Monday, November 02, 2009

From Jerusalem to Greenvile, stop 1

Well, it's been far too long away from the blog! I've gave a few cards out, and worked on a few websites, but generally, I have just not been into the blogging scene lately.

Here is a "rabbit trail" I got on the other day. Using Googe Earth I traced the "Great Circle" from Jerusalem to Greenville. A great circle is a straight line drawn on a globe which is equally distant from the center. It is shorter than the line along the latitude east-and-west. The longitudes north-to-south are great circles. So, while heading west from Jerusalem brings you to the coast of Georgia, the great circle to the same point, or rather one close to it, goes across Europe and the North Atlantic.

The great circle to my house from the temple mound, then, goes from Israel, to Greece and Croatia, then through Italy, Switzerland and France, over the the channel to southern Wales, and then across the North Atlantic to Canada and the East Coast of America. I was surprized how this route somewhat traces the spread of the gospel to upstate South Carolina.

And so, I am going to attempt a "travelogue" of some of the villages (very few cities are in the path) that I found along the "rabbit trail." I will especially be looking for evidences of the church in these places.

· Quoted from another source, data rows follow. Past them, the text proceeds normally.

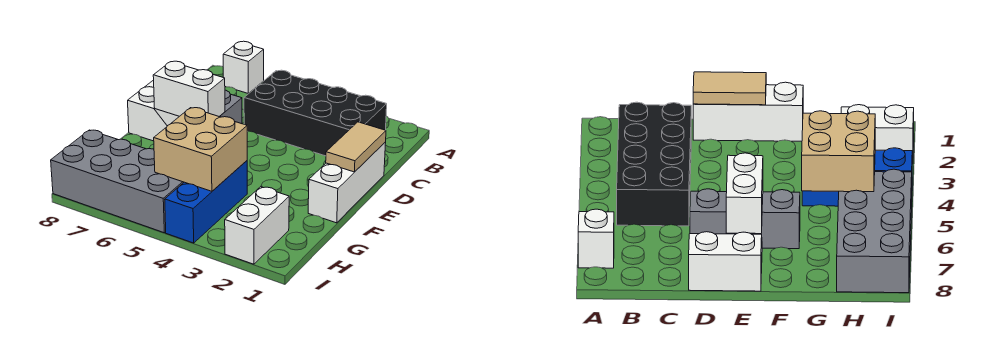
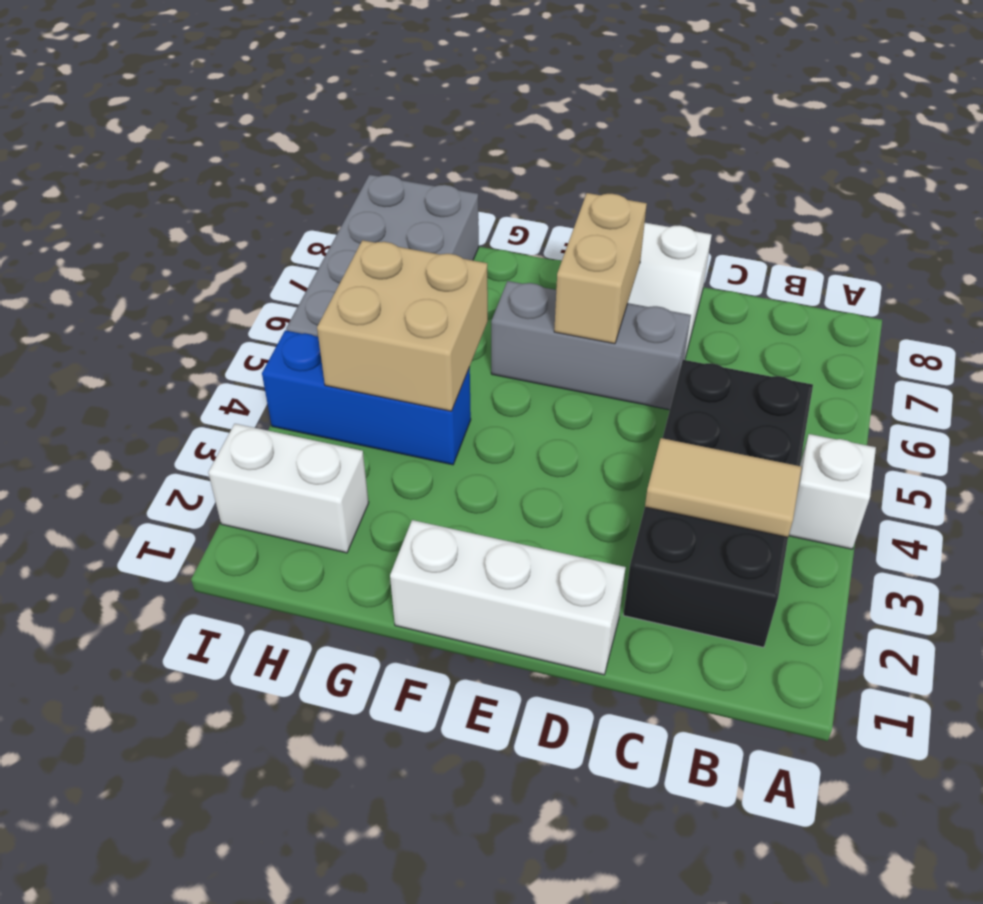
white brick A7 level 1 -> white brick A4 level 1
tan tile D1:E1 level 2 -> tan tile B3:C3 level 2
white brick E6:E7 level 2 -> tan brick E6:E7 level 2

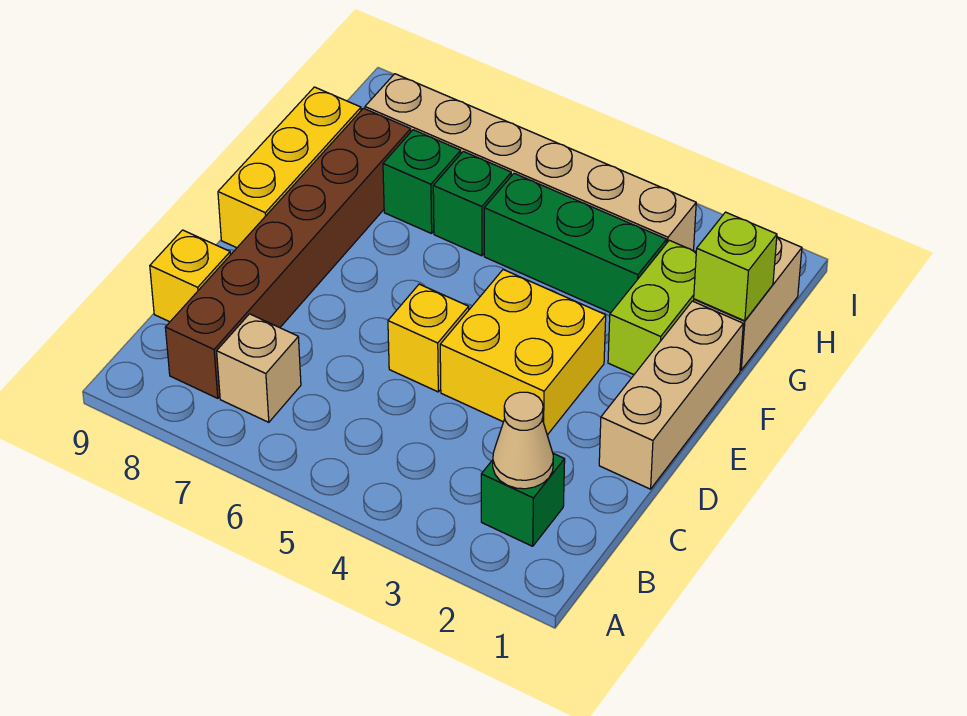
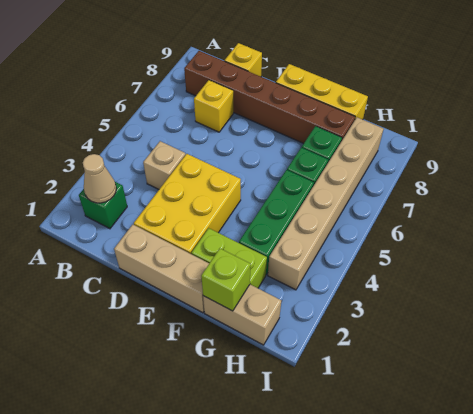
tan brick B7 level 1 -> tan brick C4 level 1
yellow brick D3:E4 level 1 -> yellow brick D2:E4 level 1
yellow brick D5 level 1 -> yellow brick C7 level 1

The first village outside of Jerusalem is Bayt Surik. This is a Palestinian village subject to much controversy due to settlement of Jews outside Jerusalem. It is also spelled "Beit Surik," and supposedly means "Springs village." A security fence was built near here in 2006 which upset the native Palestinians greatly. The village is just over the 1949 Armistice Agreement Line in what is considered "occupied territory" popularly called "the West Bank."

A good site to visit concerning this village is

This is a site ran by some Britons who formed a friendship forum with the Palestinians. I borrowed the picture above from them. It seems that American Evangelicalism is very biased in favor of Israel, I would recommend that conservative Christians read both sides of what is happening in the "holy" land. The sin nature is alive and well in the homeland of Christ!

The nearest church that Google Maps pulls up is the Church of the Visitation, commemorating the site where Elizabeth, mother of John the Baptist, lived when Mary visited her (Luke 1:39). This is about eight miles away via curving road in a southern direction.

Biblical Ramah is three miles to the east, but the Google maps will not route you down the roads between the two places (both in the West Bank). The trip down into "Israel" and back up looks to be around ten miles. Keeping travelers off of dangerous Palestinian controlled roads seems to be a feature that Google wishes to provide. Mapquest, my other source for directions, is only for the US and Canada.